─── PASSAGE GIVEN ───

Al Ford

Personal information
- Born: August 13, 1950 (age 76) Edmonton, Alberta, Canada
- Height: 5'5
- Weight: Lightweight Welterweight Light Welterweight

Boxing career
- Reach: 63 in (160 cm)
- Stance: Orthodox

Boxing record
- Total fights: 74
- Wins: 55
- Win by KO: 19
- Losses: 19

= Al Ford =

Canadian boxer

Allan "Al" Ford (born August 13, 1950) is a Canadian retired professional boxer. He is a former CBF Lightweight Champion.

==Professional boxing career==
Ford made his debut as a professional boxer on October 20, 1967 (shortly after his seventeenth birthday), a 3rd round knockout win over Joe Hogue, who was also making his professional debut. Two months later, Ford defeated Ron Lyke by first-round knockout. Ford fought an opponent with a winning record for the first time in his fifth fight, defeating 4-0 Mickey McMillan by split decision after eight rounds. Ford would win his first 37 fights, picking up the vacant Canadian lightweight title with a win against 9-1 Julie Mandell and successfully defending it several times. Ford's first truly notable win was a 10-round decision against 30-3-1 Raul Montoya on October 27, 1970.

─── DATASET ENTRIES ───

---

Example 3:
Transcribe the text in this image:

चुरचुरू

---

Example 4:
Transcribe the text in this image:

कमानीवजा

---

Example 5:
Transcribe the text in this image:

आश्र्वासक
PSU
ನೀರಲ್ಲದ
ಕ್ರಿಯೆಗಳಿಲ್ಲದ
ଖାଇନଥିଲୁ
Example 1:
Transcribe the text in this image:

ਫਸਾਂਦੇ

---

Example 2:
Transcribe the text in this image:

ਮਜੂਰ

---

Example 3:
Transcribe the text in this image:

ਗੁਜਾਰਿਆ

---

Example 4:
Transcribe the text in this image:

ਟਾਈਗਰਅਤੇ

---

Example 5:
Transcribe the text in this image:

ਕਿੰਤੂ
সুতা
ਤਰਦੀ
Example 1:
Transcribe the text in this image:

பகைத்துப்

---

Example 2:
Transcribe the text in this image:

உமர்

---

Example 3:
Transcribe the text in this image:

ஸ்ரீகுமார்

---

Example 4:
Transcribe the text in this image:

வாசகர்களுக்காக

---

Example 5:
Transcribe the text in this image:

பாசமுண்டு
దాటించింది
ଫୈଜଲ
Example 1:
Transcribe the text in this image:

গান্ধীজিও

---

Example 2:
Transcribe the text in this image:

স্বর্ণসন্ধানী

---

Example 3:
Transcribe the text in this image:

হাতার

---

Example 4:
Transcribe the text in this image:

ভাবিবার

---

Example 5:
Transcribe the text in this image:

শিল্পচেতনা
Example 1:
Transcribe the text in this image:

───

◆ EXERCISE GOAL ◆
Answer these from the Al Ford profile:
(a) What stance does Ford use?
(b) Whom did Ford beat to win the vacant Canadian lightweight title?
(c) How many of Ford's wins came by KO?

◆ RESPONSE BELOW ◆
(a) Orthodox
(b) Julie Mandell
(c) 19